■ **제공 자료**
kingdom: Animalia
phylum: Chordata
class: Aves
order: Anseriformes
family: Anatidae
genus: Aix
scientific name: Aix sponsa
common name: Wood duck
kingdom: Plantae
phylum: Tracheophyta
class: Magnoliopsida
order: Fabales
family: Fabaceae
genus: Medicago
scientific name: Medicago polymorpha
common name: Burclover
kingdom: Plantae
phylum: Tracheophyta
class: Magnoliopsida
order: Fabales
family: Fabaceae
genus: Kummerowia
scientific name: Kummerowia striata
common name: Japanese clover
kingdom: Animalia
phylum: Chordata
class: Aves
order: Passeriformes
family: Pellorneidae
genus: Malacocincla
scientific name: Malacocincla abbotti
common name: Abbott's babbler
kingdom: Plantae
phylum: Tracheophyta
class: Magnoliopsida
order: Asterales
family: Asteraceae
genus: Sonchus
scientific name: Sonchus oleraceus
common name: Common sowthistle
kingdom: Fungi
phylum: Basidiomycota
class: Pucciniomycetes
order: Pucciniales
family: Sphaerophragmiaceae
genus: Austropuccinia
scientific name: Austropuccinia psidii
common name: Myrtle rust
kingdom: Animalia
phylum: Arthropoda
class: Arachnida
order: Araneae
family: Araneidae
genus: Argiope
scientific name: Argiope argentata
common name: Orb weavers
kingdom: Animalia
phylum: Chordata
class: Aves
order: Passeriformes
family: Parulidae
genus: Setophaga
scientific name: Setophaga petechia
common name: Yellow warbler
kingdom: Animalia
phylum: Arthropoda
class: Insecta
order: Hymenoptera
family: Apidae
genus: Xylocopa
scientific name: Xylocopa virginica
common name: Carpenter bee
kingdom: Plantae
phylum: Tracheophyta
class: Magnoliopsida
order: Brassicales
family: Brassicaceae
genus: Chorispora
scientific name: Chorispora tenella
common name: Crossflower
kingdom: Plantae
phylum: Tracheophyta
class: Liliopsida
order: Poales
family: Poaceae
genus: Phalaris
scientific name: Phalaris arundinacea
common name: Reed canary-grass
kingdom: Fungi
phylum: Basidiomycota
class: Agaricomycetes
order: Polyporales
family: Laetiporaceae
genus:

■ **수행 과제**
자료의 모든 줄을 다시 쓰되 "common name"를 모두 "vernacular name"로 바꾸고 나머지는 그대로 두십시오.

■ **해답**
kingdom: Animalia
phylum: Chordata
class: Aves
order: Anseriformes
family: Anatidae
genus: Aix
scientific name: Aix sponsa
vernacular name: Wood duck
kingdom: Plantae
phylum: Tracheophyta
class: Magnoliopsida
order: Fabales
family: Fabaceae
genus: Medicago
scientific name: Medicago polymorpha
vernacular name: Burclover
kingdom: Plantae
phylum: Tracheophyta
class: Magnoliopsida
order: Fabales
family: Fabaceae
genus: Kummerowia
scientific name: Kummerowia striata
vernacular name: Japanese clover
kingdom: Animalia
phylum: Chordata
class: Aves
order: Passeriformes
family: Pellorneidae
genus: Malacocincla
scientific name: Malacocincla abbotti
vernacular name: Abbott's babbler
kingdom: Plantae
phylum: Tracheophyta
class: Magnoliopsida
order: Asterales
family: Asteraceae
genus: Sonchus
scientific name: Sonchus oleraceus
vernacular name: Common sowthistle
kingdom: Fungi
phylum: Basidiomycota
class: Pucciniomycetes
order: Pucciniales
family: Sphaerophragmiaceae
genus: Austropuccinia
scientific name: Austropuccinia psidii
vernacular name: Myrtle rust
kingdom: Animalia
phylum: Arthropoda
class: Arachnida
order: Araneae
family: Araneidae
genus: Argiope
scientific name: Argiope argentata
vernacular name: Orb weavers
kingdom: Animalia
phylum: Chordata
class: Aves
order: Passeriformes
family: Parulidae
genus: Setophaga
scientific name: Setophaga petechia
vernacular name: Yellow warbler
kingdom: Animalia
phylum: Arthropoda
class: Insecta
order: Hymenoptera
family: Apidae
genus: Xylocopa
scientific name: Xylocopa virginica
vernacular name: Carpenter bee
kingdom: Plantae
phylum: Tracheophyta
class: Magnoliopsida
order: Brassicales
family: Brassicaceae
genus: Chorispora
scientific name: Chorispora tenella
vernacular name: Crossflower
kingdom: Plantae
phylum: Tracheophyta
class: Liliopsida
order: Poales
family: Poaceae
genus: Phalaris
scientific name: Phalaris arundinacea
vernacular name: Reed canary-grass
kingdom: Fungi
phylum: Basidiomycota
class: Agaricomycetes
order: Polyporales
family: Laetiporaceae
genus:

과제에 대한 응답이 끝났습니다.